RECORDS SHOWN START
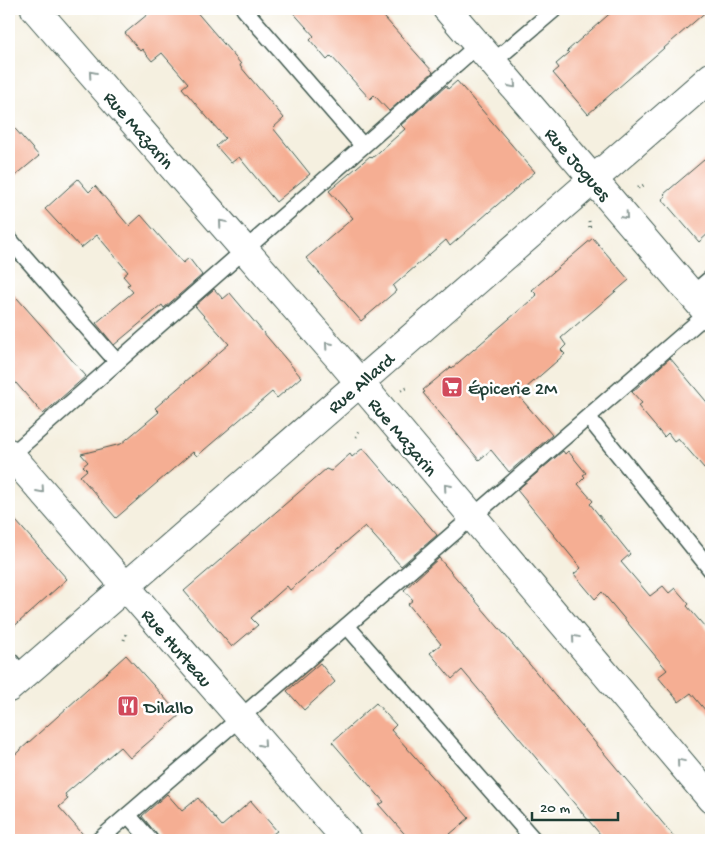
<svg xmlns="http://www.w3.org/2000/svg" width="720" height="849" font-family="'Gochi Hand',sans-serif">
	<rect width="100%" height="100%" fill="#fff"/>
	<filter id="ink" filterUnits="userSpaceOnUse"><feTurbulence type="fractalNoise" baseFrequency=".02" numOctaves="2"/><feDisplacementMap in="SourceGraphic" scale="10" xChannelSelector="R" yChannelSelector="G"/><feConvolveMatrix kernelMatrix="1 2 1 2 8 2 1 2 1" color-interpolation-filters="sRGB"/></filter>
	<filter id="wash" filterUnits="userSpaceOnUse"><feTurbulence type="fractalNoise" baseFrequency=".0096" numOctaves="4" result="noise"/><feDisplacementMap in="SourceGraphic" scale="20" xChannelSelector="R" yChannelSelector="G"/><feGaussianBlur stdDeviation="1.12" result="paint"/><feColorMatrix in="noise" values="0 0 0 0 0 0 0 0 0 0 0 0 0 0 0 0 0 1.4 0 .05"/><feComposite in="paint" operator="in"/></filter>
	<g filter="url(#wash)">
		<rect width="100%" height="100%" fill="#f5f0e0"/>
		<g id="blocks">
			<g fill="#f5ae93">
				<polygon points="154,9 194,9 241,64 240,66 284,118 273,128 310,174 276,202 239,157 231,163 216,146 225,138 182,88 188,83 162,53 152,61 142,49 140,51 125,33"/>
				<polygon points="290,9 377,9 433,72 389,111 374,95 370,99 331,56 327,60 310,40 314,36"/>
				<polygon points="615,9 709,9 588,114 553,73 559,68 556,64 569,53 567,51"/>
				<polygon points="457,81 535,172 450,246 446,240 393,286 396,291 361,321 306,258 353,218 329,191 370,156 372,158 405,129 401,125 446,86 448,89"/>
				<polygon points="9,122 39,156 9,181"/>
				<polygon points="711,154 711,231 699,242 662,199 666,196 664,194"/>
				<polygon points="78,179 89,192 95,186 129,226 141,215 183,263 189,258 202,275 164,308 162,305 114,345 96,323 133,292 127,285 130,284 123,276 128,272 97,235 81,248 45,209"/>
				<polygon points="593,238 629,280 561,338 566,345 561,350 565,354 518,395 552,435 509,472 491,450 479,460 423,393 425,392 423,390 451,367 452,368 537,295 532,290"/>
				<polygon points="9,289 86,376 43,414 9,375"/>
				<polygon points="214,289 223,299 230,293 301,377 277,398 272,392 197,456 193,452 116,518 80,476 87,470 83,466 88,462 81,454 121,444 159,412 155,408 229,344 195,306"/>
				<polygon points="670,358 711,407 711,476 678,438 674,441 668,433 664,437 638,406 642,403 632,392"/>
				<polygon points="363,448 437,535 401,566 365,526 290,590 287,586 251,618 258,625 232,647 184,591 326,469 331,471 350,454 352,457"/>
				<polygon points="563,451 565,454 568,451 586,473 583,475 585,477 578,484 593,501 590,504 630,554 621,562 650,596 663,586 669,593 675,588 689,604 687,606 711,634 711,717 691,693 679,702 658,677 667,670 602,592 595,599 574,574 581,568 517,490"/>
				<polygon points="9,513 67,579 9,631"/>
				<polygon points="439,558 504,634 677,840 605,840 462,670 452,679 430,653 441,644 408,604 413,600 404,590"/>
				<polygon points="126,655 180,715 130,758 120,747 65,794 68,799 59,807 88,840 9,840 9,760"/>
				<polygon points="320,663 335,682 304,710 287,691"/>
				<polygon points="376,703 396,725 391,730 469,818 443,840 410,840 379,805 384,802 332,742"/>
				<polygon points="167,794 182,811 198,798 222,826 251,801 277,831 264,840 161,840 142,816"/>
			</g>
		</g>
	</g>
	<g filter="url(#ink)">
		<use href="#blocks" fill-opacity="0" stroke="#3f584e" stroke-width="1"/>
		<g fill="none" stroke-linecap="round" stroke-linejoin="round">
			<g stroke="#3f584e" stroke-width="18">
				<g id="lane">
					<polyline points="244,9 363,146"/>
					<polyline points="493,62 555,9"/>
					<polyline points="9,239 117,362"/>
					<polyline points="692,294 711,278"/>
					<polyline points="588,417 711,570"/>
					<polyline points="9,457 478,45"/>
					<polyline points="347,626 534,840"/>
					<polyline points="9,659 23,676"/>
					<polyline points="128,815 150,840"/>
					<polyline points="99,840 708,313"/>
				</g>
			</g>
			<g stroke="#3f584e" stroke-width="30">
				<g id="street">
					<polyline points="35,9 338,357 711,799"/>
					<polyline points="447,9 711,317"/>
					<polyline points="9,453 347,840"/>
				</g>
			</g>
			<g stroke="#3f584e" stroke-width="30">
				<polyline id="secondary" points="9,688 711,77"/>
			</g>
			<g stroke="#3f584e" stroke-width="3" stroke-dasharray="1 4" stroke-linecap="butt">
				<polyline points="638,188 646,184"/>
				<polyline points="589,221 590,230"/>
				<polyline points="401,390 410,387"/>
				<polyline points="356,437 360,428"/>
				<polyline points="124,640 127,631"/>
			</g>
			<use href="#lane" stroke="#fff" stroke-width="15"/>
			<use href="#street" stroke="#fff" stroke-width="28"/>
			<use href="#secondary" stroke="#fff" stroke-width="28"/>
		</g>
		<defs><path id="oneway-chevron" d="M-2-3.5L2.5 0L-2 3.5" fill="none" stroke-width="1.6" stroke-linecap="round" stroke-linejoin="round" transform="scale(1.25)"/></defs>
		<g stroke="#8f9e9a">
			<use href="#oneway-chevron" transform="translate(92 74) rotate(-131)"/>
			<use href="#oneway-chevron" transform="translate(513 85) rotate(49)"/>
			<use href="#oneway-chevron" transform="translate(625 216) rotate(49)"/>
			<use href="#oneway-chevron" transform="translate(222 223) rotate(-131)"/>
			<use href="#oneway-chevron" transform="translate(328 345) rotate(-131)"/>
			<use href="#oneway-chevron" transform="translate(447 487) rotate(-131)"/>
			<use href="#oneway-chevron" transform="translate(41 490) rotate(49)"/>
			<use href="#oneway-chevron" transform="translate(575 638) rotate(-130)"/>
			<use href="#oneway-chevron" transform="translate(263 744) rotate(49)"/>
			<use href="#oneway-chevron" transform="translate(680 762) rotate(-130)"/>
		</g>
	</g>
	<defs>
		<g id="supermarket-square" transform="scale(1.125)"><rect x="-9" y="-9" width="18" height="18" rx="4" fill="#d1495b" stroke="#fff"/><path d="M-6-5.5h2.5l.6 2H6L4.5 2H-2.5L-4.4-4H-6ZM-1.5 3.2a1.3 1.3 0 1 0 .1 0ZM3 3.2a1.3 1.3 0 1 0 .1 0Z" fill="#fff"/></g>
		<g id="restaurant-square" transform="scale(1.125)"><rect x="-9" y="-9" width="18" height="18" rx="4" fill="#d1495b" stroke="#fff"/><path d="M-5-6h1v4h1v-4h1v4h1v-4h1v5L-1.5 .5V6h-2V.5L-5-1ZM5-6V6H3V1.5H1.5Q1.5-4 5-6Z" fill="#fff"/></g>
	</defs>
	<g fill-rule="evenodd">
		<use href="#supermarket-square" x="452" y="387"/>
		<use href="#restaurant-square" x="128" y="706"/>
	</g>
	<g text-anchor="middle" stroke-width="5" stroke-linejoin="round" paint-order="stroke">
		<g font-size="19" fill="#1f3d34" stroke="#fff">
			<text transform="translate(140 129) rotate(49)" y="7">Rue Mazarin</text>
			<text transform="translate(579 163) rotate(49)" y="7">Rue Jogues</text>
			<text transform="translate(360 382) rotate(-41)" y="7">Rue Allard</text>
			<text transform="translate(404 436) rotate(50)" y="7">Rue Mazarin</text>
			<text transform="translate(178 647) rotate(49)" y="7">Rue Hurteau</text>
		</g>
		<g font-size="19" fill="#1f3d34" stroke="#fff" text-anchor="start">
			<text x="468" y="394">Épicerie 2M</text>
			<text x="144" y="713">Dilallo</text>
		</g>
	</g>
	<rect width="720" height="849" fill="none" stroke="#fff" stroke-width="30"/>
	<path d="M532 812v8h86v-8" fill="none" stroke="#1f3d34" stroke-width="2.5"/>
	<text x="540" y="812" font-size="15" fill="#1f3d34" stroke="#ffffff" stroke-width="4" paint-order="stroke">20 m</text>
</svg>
RECORDS SHOWN END
* [WORK REQUIRED]:
Write down how many lines of the data above carry the word "wash". Nothing else belongs in the answer.

* [RESPONSE]:
2